Kali ini saya ingin menanggapi berita aktual yang tengah terjadi di masyarakat kita. Satu yang paling menarik saya adalah aksi solidaritas dokter se-Indonesia kemarin atas kasus hukum yang menimpa koleganya. Namun, daripada saya masuk ke isi persoalan yang bisa dibaca di media massa lain, blog ini akan menyoroti dari sisi lain. Sisi yang lebih menarik perhatian saya pribadi.
Semenjak masa Yunani Kuno, dimana peradaban manusia mulai mencatat berbagai hal dalam literatur, profesi juru penyembuh sudah menempati status sosial yang tinggi. Bahkan di masyarakat pra-sejarah, dukun, shaman atau semacamnya selalu jadi orang nomor dua atau tiga dalam hierarkhi kepemimpinan suatu suku.
Hal ini karena juru penyembuh memiliki “kuasa atas hidup dan mati” seseorang. Tapi karena itu pula, nyawa sang juru penyembuh bisa jadi taruhannya. Apalagi saat harus menyembuhkan seorang raja/ratu atau keluarganya yang terkena penyakit ‘aneh’.
Sebenarnya, penyakit yang disebut ‘aneh’ hanya karena ia baru muncul atau baru terdeteksi dan belum ditemukan obatnya. Penyakit kusta atau lepra misalnya, di awal abad dua puluh sempat dianggap penyakit “kutukan Tuhan”. Di abad pertengahan bahkan penyakit pes atau disentri saja belum ada obatnya. Dan tahukah Anda, bahkan hingga kini obat penyakit influenza sama sekali belum ada?
Keterkaitan obat dan “tangan tuhan” seorang juru penyembuh ini menjadikannya seolah menjadi privilege darinya. Bila pedang dan tombak adalah senjata prajurit, obat adalah ‘senjata’ dari juru penyembuh.
Di zaman modern, keterkaitan ini lebih erat lagi, namun seringkali kontradiktif.
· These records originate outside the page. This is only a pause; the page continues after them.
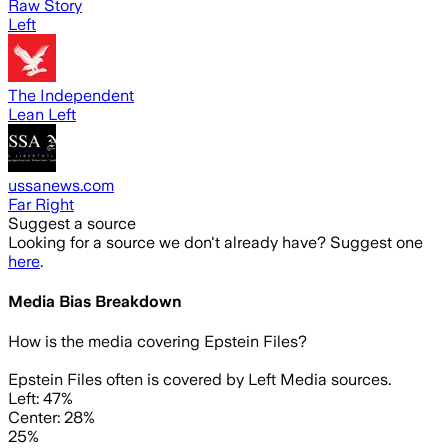
Raw Story
Left
The Independent
Lean Left
ussanews.com
Far Right
Suggest a source
Looking for a source we don't already have? Suggest one
here
.
Media Bias Breakdown
How is the media covering
Epstein Files
?
Epstein Files often is covered by Left Media sources.
Left: 47%
Center: 28%
25%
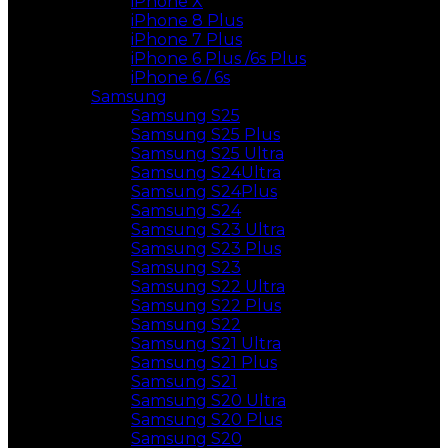
iPhone X
iPhone 8 Plus
iPhone 7 Plus
iPhone 6 Plus /6s Plus
iPhone 6 / 6s
Samsung
Samsung S25
Samsung S25 Plus
Samsung S25 Ultra
Samsung S24Ultra
Samsung S24Plus
Samsung S24
Samsung S23 Ultra
Samsung S23 Plus
Samsung S23
Samsung S22 Ultra
Samsung S22 Plus
Samsung S22
Samsung S21 Ultra
Samsung S21 Plus
Samsung S21
Samsung S20 Ultra
Samsung S20 Plus
Samsung S20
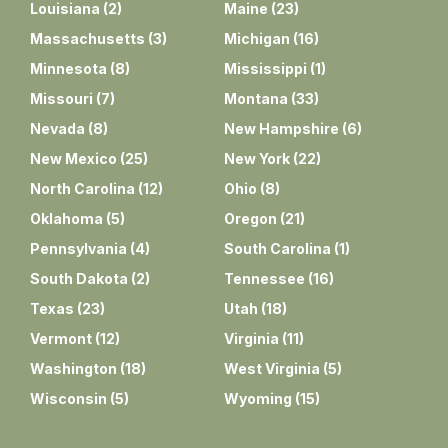
Louisiana
(
2
)
Maine
(
23
)
Massachusetts
(
3
)
Michigan
(
16
)
Minnesota
(
8
)
Mississippi
(
1
)
Missouri
(
7
)
Montana
(
33
)
Nevada
(
8
)
New Hampshire
(
6
)
New Mexico
(
25
)
New York
(
22
)
North Carolina
(
12
)
Ohio
(
8
)
Oklahoma
(
5
)
Oregon
(
21
)
Pennsylvania
(
4
)
South Carolina
(
1
)
South Dakota
(
2
)
Tennessee
(
16
)
Texas
(
23
)
Utah
(
18
)
Vermont
(
12
)
Virginia
(
11
)
Washington
(
18
)
West Virginia
(
5
)
Wisconsin
(
5
)
Wyoming
(
15
)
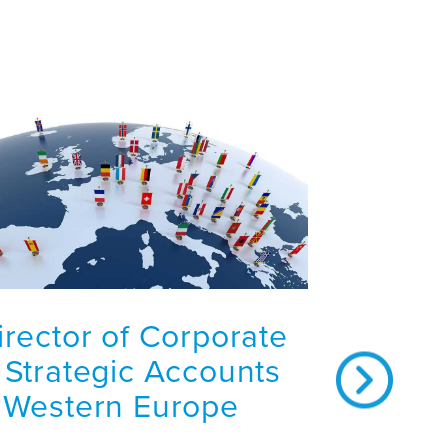
irector of Corporate
 Strategic Accounts
 Western Europe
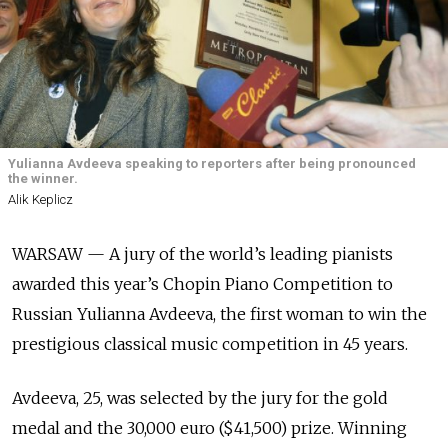
Yulianna Avdeeva speaking to reporters after being pronounced
the winner.
Alik Keplicz
WARSAW — A jury of the world’s leading pianists
awarded this year’s Chopin Piano Competition to
Russian Yulianna Avdeeva, the first woman to win the
prestigious classical music competition in 45 years.
Avdeeva, 25, was selected by the jury for the gold
medal and the 30,000 euro ($41,500) prize. Winning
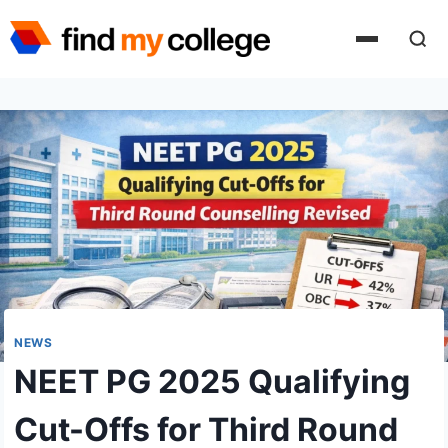
Skip
to
content
NEWS
NEET PG 2025 Qualifying
Cut-Offs for Third Round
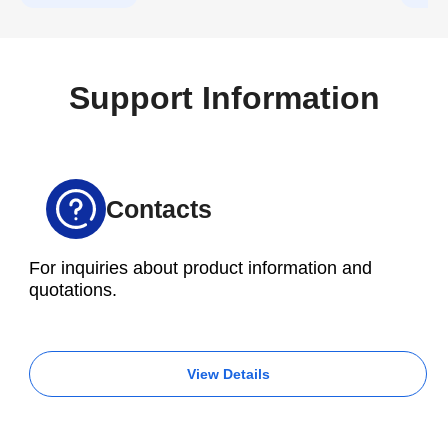
Tools.
Support Information
Contacts
For inquiries about product information and
quotations.
View Details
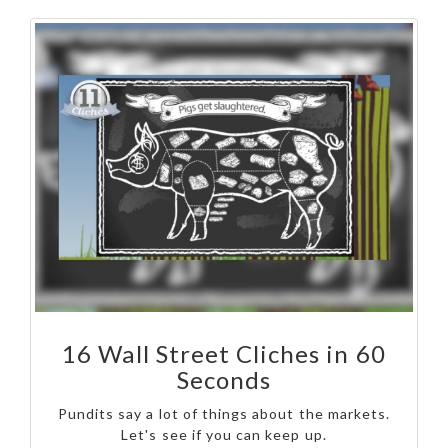
16 Wall Street Cliches in 60
Seconds
Pundits say a lot of things about the markets.
Let's see if you can keep up.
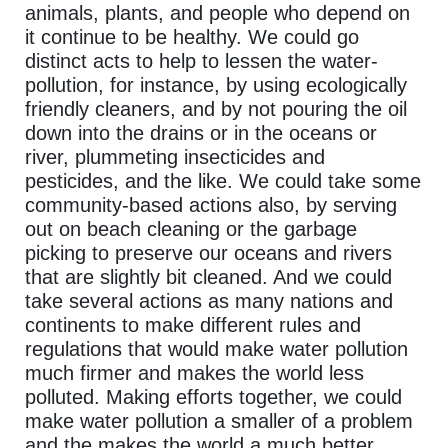
animals, plants, and people who depend on
it continue to be healthy. We could go
distinct acts to help to lessen the water-
pollution, for instance, by using ecologically
friendly cleaners, and by not pouring the oil
down into the drains or in the oceans or
river, plummeting insecticides and
pesticides, and the like. We could take some
community-based actions also, by serving
out on beach cleaning or the garbage
picking to preserve our oceans and rivers
that are slightly bit cleaned. And we could
take several actions as many nations and
continents to make different rules and
regulations that would make water pollution
much firmer and makes the world less
polluted. Making efforts together, we could
make water pollution a smaller of a problem
and the makes the world a much better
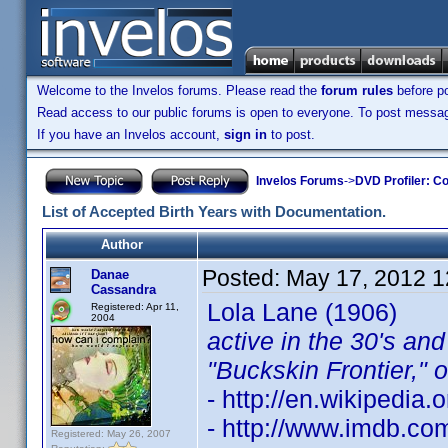
Welcome to the Invelos forums. Please read the
forum rules
before po
Read access to our public forums is open to everyone. To post messages
If you have an Invelos account,
sign in
to post.
Invelos Forums
->
DVD Profiler: Co
List of Accepted Birth Years with Documentation.
Author
Posted:
May 17, 2012 
Danae
Cassandra
Lola Lane (1906)
Registered: Apr 11,
2004
active in the 30's an
"Buckskin Frontier," 
- http://en.wikipedia.
- http://www.imdb.c
Registered: May 26, 2007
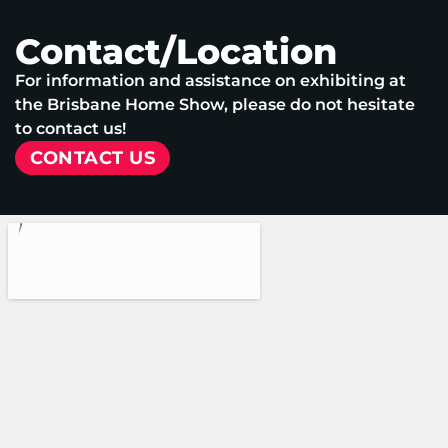
Contact/Location
For information and assistance on exhibiting at
the Brisbane Home Show, please do not hesitate
to contact us!
CONTACT US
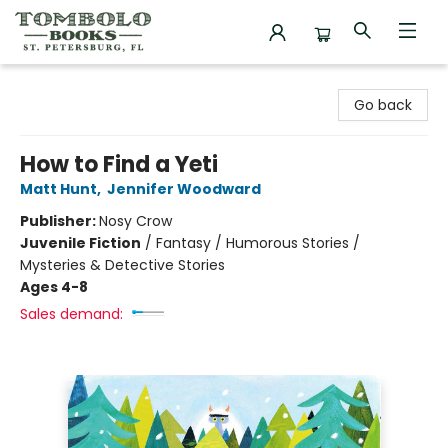
Tombolo Books
Go back
How to Find a Yeti
Matt Hunt
,
Jennifer Woodward
Publisher:
Nosy Crow
Juvenile Fiction
/
Fantasy / Humorous Stories /
Mysteries & Detective Stories
Ages 4-8
Sales demand:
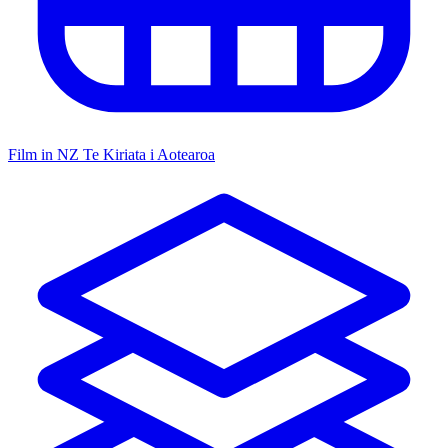
Film in NZ
Te Kiriata i Aotearoa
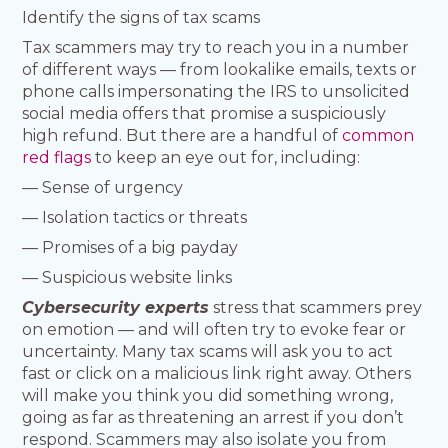
Identify the signs of tax scams
Tax scammers may try to reach you in a number
of different ways — from lookalike emails, texts or
phone calls impersonating the IRS to unsolicited
social media offers that promise a suspiciously
high refund. But there are a handful of
common
red flags
to keep an eye out for, including:
— Sense of urgency
— Isolation tactics or threats
— Promises of a big payday
— Suspicious website links
Cybersecurity experts
stress that scammers prey
on emotion — and will often try to evoke fear or
uncertainty. Many tax scams will ask you to act
fast or click on a malicious link right away. Others
will make you think you did something wrong,
going as far as threatening an arrest if you don’t
respond. Scammers may also isolate you from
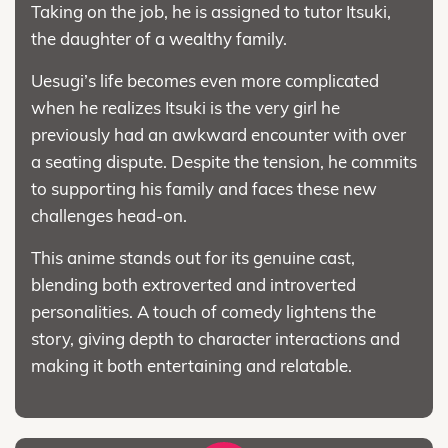
Taking on the job, he is assigned to tutor Itsuki,
the daughter of a wealthy family.
Uesugi’s life becomes even more complicated
when he realizes Itsuki is the very girl he
previously had an awkward encounter with over
a seating dispute. Despite the tension, he commits
to supporting his family and faces these new
challenges head-on.
This anime stands out for its genuine cast,
blending both extroverted and introverted
personalities. A touch of comedy lightens the
story, giving depth to character interactions and
making it both entertaining and relatable.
Obat diproduksi massal oleh perusahaan farmasi yang berorientasi keuntungan, rumah sakit dikelola secara profesional yang juga mengedepankan sisi profit-oriented-nya, sementara dokter pun sebagai pribadi merasa harus mengembalikan ‘modal’ yang dipakainya selama kuliah. Padahal, ketiga pilar kesehatan itu diharapkan masih punya ‘rasa kemanusiaan’ dan tentunya ‘jiwa sosial’ terhadap tugasnya menjaga kesehatan masyarakat.
Dokter di masa kini lebih terlindungi lagi secara hukum sebenarnya, apalagi di Indonesia. Membaca rujukan, di negara maju dokter bisa dipidana atas kelalaiannya melakukan malpraktek. Demikian pula dengan rumah sakit apabila salah menangani pasien. Perusahaan farmasi juga bisa dituntut apabila obatnya ternyata menimbulkan kematian atau kecacatan. Namun, di Indonesia, kasus-kasus hukum yang melibatkan dokter yang dianggap malpraktek sangat langka. Dan lebih langka lagi yang dimenangkan oleh pihak penuntut, biasanya pasien atau keluarganya. Kebanyakan gugur karena dianggap kurang bukti, kurang saksi atau malah legal standing penuntut tak memadai.
Maka, saya pribadi berharap soal ini menjadi perhatian pemerintah. Justru bukan sekedar memperhatikan satu kasus saja, tapi merevisi peraturan terkait kedokteran dan kesehatan. Sehingga kasus dugaan malpraktek bisa ditangani secara adil. Bukan hanya untuk dokter atau pilar kesehatan saja, tapi justru terutama bagi pasien.